__Work task__
From the listing that follows, report the number of lines with the word "youtube" in them, and no other output.

[Data — start]

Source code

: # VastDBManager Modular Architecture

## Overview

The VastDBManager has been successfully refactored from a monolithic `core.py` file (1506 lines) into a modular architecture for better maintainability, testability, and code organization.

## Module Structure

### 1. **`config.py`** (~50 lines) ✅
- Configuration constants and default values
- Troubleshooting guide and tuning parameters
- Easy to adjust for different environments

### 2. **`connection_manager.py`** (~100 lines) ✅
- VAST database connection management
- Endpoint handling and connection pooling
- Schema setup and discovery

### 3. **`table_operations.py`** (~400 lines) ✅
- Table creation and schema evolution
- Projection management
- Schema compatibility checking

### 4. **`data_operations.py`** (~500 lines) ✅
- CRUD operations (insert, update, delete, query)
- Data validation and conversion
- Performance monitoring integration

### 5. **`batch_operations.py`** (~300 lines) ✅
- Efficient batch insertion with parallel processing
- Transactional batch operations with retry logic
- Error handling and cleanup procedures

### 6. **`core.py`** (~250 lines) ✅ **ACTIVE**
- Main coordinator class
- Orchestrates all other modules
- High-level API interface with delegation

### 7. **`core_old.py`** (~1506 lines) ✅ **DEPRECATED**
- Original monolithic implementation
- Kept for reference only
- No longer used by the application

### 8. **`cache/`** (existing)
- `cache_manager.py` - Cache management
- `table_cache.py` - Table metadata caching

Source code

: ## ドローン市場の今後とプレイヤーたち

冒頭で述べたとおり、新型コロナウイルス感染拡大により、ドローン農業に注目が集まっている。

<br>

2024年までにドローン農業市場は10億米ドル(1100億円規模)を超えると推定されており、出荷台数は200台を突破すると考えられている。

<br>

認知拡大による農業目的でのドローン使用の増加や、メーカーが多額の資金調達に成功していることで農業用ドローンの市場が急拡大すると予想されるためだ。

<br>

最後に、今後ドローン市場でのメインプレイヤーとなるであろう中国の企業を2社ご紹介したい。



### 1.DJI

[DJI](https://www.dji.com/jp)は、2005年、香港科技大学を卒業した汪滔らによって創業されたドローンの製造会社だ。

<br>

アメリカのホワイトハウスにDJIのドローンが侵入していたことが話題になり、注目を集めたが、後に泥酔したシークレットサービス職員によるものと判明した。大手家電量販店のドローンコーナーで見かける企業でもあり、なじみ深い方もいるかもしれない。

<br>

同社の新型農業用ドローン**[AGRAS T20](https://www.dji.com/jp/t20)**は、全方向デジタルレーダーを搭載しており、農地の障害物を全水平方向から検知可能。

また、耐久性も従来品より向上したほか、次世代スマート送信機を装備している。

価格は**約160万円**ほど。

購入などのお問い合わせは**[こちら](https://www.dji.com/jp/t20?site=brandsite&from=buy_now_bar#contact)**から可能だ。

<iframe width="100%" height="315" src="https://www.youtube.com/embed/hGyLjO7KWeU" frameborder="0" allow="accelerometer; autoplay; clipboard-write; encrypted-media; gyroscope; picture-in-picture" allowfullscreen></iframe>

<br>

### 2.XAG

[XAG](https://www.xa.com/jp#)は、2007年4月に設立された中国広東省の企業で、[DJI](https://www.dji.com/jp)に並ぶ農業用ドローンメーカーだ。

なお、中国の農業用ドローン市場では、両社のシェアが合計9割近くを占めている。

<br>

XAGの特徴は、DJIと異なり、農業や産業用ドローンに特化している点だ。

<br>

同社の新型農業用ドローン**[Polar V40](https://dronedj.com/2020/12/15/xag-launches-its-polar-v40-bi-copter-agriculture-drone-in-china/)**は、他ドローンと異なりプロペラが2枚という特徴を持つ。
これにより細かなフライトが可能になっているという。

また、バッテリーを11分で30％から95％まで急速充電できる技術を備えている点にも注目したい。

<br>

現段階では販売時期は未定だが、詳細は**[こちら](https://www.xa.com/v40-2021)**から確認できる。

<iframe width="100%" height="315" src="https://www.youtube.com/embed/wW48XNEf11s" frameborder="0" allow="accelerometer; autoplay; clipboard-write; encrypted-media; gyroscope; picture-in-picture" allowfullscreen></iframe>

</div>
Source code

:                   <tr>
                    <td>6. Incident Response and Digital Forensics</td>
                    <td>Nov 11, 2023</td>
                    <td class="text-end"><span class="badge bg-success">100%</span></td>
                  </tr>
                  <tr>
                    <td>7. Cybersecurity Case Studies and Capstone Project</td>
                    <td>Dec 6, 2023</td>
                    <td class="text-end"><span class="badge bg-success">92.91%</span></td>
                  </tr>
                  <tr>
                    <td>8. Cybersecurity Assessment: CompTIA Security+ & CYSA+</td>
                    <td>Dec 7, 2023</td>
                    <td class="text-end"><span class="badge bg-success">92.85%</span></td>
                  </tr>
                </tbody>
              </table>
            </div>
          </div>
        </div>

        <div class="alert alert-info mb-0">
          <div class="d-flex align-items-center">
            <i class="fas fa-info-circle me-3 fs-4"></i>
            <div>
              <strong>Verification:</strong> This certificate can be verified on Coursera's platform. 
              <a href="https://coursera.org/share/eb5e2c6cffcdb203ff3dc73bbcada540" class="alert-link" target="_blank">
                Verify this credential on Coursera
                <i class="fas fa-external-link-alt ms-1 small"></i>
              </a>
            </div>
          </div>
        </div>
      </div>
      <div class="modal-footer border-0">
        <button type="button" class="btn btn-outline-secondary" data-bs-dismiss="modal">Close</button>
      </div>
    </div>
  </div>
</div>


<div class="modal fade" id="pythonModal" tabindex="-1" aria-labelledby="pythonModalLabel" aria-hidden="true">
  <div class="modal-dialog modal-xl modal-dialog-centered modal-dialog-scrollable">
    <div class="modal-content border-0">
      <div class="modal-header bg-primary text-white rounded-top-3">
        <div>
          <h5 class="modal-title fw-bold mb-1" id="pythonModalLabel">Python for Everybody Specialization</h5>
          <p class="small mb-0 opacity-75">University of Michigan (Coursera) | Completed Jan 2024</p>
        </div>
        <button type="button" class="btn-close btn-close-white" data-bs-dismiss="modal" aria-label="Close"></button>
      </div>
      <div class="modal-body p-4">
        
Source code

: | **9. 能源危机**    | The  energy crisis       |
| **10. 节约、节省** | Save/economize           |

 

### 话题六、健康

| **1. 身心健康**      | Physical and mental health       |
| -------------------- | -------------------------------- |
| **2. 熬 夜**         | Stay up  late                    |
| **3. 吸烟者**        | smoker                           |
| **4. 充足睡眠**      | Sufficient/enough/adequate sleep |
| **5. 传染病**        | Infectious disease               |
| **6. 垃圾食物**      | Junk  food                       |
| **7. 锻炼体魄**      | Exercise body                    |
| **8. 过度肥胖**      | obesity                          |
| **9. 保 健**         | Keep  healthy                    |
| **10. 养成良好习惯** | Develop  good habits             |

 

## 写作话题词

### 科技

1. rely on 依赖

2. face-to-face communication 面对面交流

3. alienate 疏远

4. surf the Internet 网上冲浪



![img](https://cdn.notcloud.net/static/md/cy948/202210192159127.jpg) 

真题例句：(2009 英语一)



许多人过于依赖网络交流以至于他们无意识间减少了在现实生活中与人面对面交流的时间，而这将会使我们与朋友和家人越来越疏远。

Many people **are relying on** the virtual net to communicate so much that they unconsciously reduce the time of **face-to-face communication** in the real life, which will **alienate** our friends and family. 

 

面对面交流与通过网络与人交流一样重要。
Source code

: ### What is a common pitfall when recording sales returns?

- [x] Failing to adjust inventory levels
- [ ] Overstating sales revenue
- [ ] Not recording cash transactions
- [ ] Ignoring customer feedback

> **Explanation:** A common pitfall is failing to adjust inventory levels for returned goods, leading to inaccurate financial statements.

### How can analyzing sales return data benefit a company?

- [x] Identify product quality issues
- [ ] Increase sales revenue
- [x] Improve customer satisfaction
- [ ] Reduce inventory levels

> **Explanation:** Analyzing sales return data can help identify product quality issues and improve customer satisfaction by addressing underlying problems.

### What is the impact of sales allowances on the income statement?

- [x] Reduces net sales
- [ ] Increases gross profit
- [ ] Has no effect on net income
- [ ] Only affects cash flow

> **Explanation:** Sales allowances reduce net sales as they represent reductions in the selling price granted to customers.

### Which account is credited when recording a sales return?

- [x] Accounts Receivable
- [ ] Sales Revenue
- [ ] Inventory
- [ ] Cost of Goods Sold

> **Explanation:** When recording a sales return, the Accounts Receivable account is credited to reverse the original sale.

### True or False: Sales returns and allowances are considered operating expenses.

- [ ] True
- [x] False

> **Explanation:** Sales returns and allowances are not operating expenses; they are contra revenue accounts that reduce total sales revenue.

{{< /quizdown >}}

[Data — finish]

__Answer space__
2